The benefits extend far and wide, for, while we are all going round releasing the sportsman/woman within, we will be flooded with happy hormones and getting physically fitter at the same time. We will be less of a burden on the state, healthier and more mentally stable in our new sporty existence and not using the NHS so much. This means that the Government can use the surplus money to help to plug the gap in the money promised to help our sportsmen and women preparing for the 2012 London Olympics.
One negative effect will be that the NHS will have to increase its outpatient physiotherapy units because of the inevitable rise in lower-back problems, a direct result of people engaging their core for the first time in years. But, with rising energy bills, running and cycling to work will become commonplace and family keep-fit sessions will postpone the need to put the heating on for a few hours on winter nights.

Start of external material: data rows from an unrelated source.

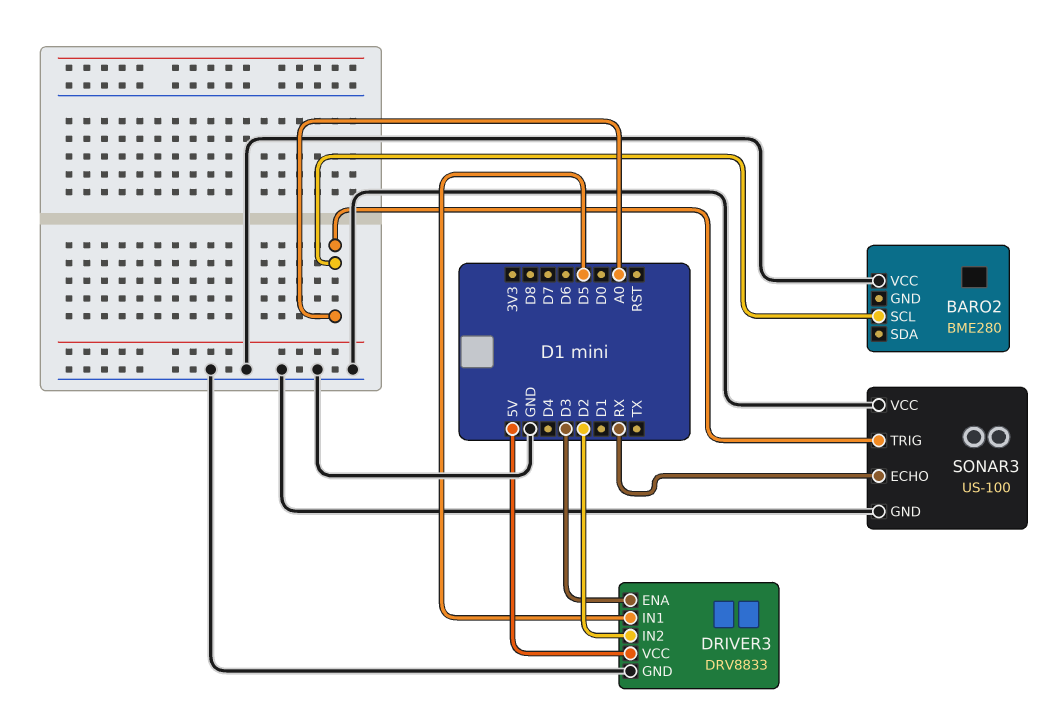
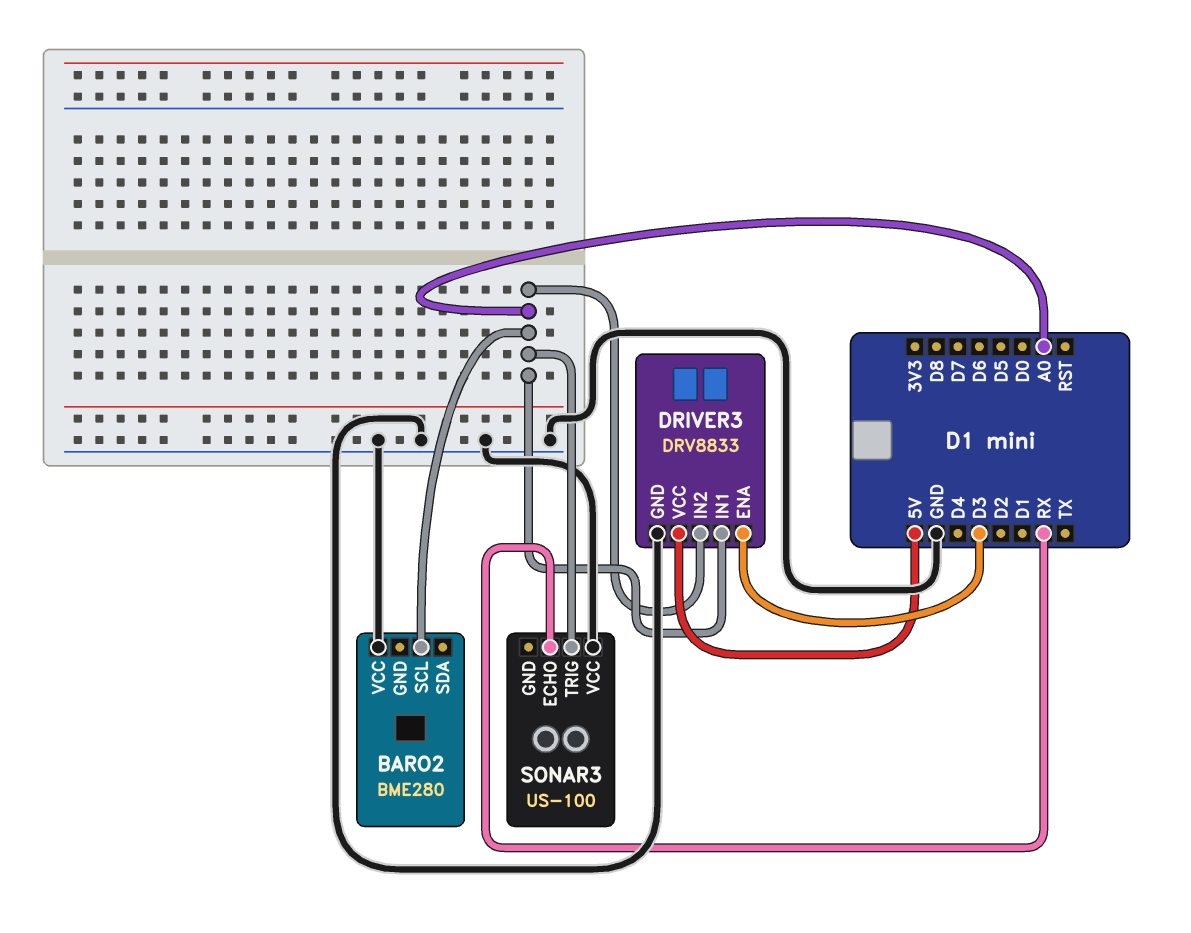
DRIVER3 pin IN1: D5 -> A0
DRIVER3 pin IN2: D2 -> A0
SONAR3 pin GND: GND -> none

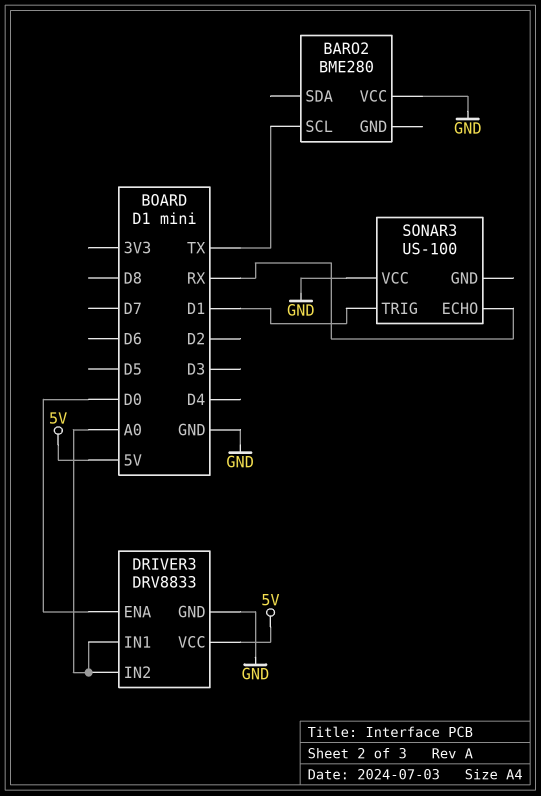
BARO2 pin SCL: A0 -> TX
DRIVER3 pin ENA: D3 -> D0
SONAR3 pin TRIG: A0 -> D1

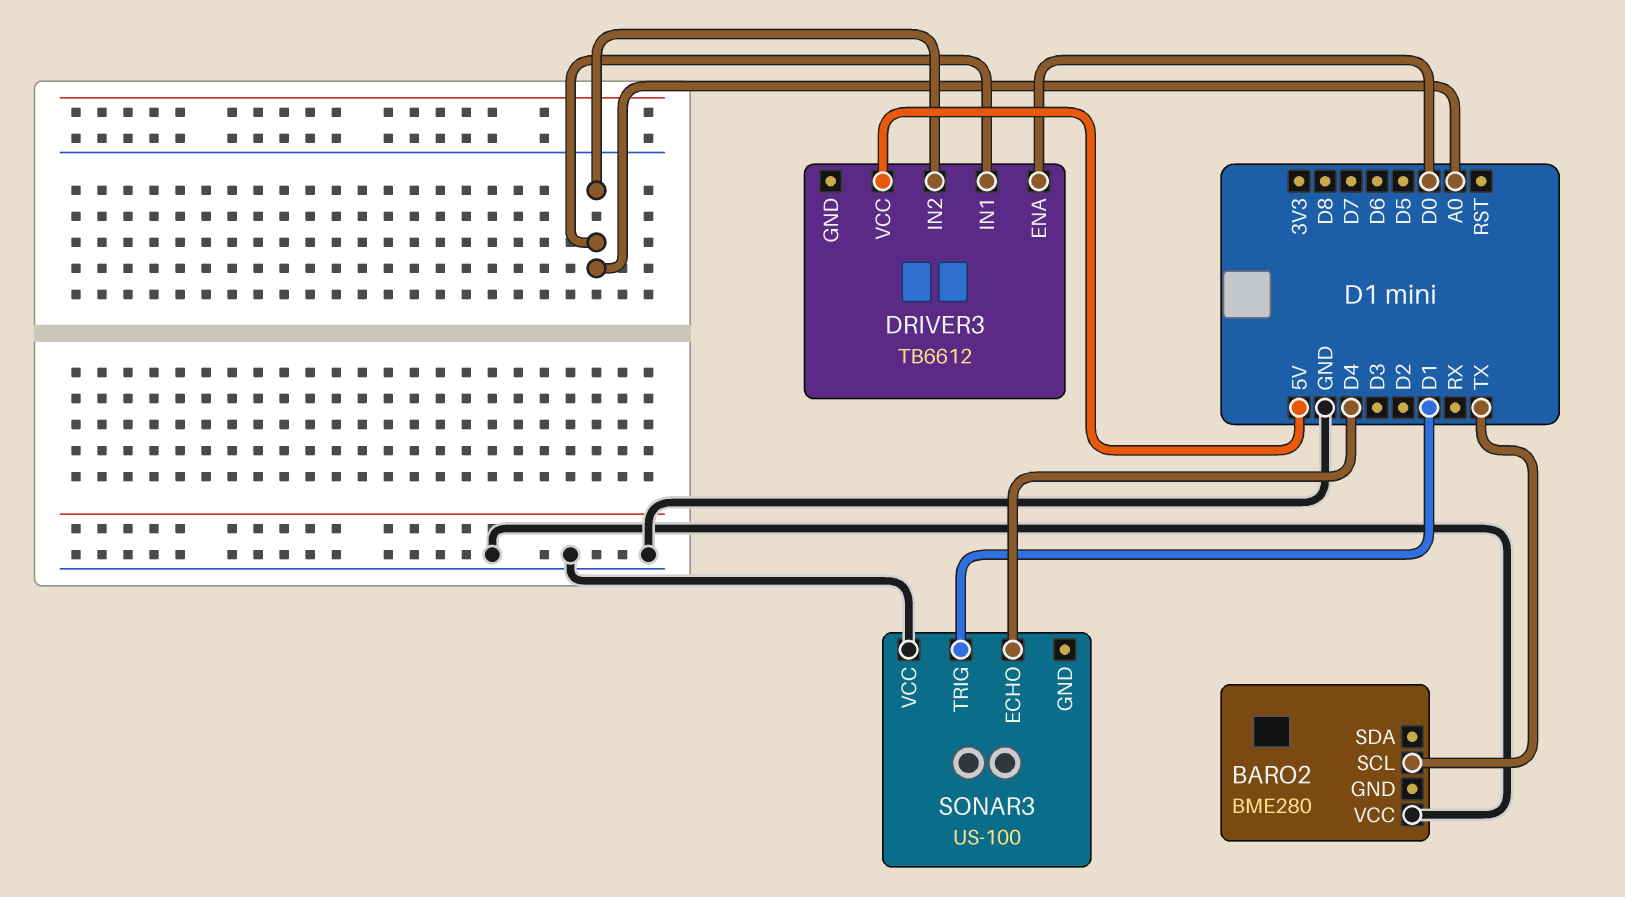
DRIVER3: DRV8833 -> TB6612
DRIVER3 pin GND: GND -> none
SONAR3 pin ECHO: RX -> D4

In among all of these casual new sportspeople there will be talent unearthed - real talent, which may otherwise have lain dormant playing on expensive video consoles. So, just as necessity is the mother of invention, a financial depression can be the creator of great athletes. Did Roger Bannister break the four-minute mile in a time of great prosperity? No, it was 1954. Life was tough, the economy was getting back on its feet after the Second World War. Bannister may have gone to a top university and he may have been from a well-to-do family, but he was not spending his summers in Faliraki getting drunk.
Was Haile Gebrselassie the son of a banker? Of course not, the Ethiopian distance runner and world record-holder of the marathon was one of ten children who ran ten kilometres to school every day. He still runs with a crooked arm where the books in his left hand used to be. In 20 years' time, will we be talking about Locran Dubois, world mile record-holder and son of an unemployed hedge-fund manager who has a slightly odd running style, his right arm permanently bent where his Apple Mac used to sit as he ran 15 miles to school round the M25?
Look how fantastic we felt in August. We knew we were heading into financial turmoil, but for a few weeks the Olympic Games in Beijing made us forget about the repossessions and the cancelled holidays because we were winning gold medals.
We are all hoping that things will not get so bad that we feel we are living in pre-1990 East Germany, but not owning houses and cars did not stop them winning medals on the world stage, even if the prolonged performance-enhancing drug use changed their sex years later. Gold medals are the new opium of the people.
Lack of funds will even affect the way we watch live sport. Why pay £250 to take your children to watch a Premier League match, such as at Stamford Bridge, and worry about how you are going to park and how much it will cost to feed them, when you can walk around the corner and watch a group of honest young men trying their hearts out playing for teams such as Prescot Cables or Broadheath Central? They may even chat to you after the match if you buy them a pint.
Wherever you live there will be a local team who would love your support and usually you can take family pets (if you can still afford your dog) and your children for free.
Watching sport at home on TV will change, too. Families will get together to watch darts on a Saturday afternoon and grown-ups will organise evenings-in around the big matches. This may be the end for unadulterated consumerism and the urgent need to satisfy our material longings, but it is just the beginning for grassroots sport.